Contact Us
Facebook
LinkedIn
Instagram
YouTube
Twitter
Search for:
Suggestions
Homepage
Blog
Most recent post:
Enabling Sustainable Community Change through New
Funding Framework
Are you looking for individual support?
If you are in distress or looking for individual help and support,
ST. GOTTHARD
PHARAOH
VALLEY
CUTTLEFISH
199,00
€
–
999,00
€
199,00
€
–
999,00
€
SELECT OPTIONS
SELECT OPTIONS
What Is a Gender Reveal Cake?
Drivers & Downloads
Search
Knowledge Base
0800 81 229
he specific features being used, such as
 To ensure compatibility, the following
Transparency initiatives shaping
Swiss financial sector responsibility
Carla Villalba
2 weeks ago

# # #

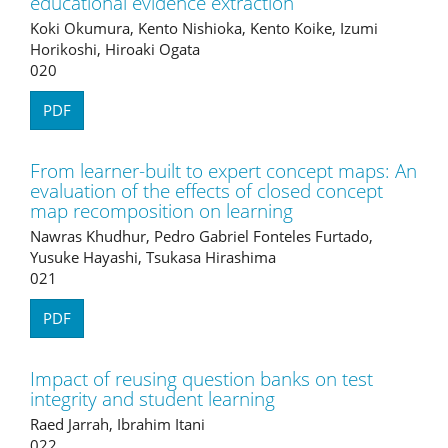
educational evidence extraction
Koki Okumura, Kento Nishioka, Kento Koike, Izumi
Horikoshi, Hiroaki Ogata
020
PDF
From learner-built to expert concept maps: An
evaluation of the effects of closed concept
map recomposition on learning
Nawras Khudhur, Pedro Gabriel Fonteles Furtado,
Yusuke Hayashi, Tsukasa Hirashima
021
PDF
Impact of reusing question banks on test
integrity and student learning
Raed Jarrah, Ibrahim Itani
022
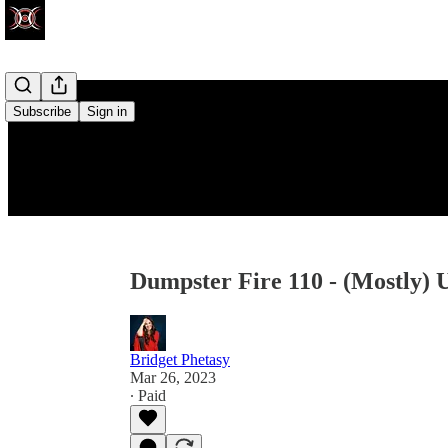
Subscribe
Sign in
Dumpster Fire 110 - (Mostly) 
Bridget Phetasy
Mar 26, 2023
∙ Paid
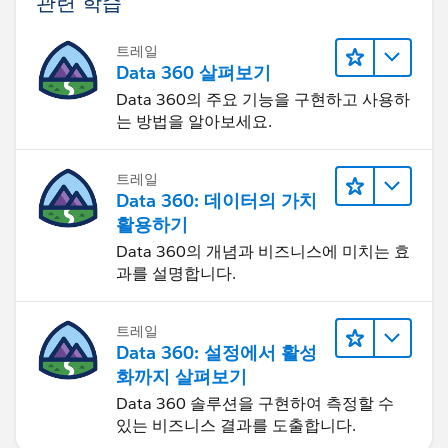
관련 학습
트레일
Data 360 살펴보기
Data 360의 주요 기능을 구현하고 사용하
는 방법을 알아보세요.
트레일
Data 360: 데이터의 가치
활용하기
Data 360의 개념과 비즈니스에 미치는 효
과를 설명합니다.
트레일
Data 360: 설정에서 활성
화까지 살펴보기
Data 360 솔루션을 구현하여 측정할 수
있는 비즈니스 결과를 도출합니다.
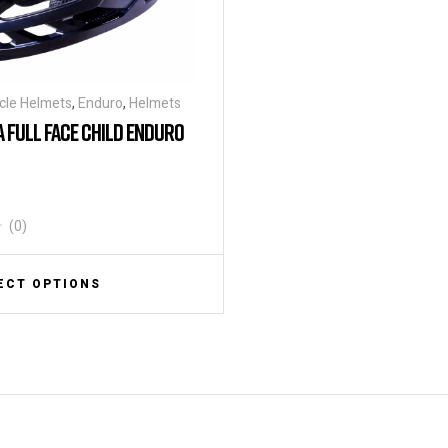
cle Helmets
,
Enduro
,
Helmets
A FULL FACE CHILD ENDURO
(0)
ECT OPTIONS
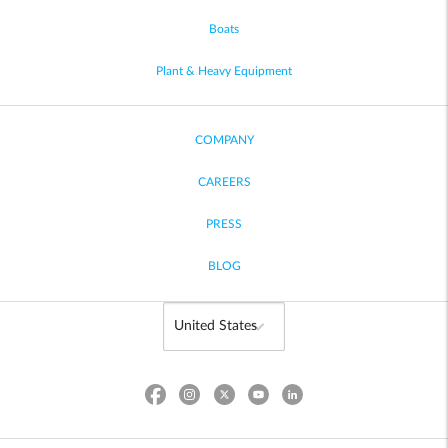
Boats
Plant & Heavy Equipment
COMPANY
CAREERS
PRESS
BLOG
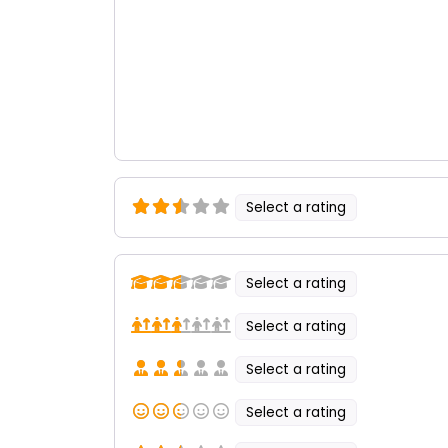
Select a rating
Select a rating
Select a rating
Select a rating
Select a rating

# # #

**What is needed**:
Wherever the line holding "What Is a Gender Reveal Cake?" falls in the entries above, copy exactly from it through the line holding "2 weeks ago", inclusive, and add nothing.

**Response to this exercise**:
What Is a Gender Reveal Cake?
Drivers & Downloads
Search
Knowledge Base
0800 81 229
he specific features being used, such as
 To ensure compatibility, the following
Transparency initiatives shaping
Swiss financial sector responsibility
Carla Villalba
2 weeks ago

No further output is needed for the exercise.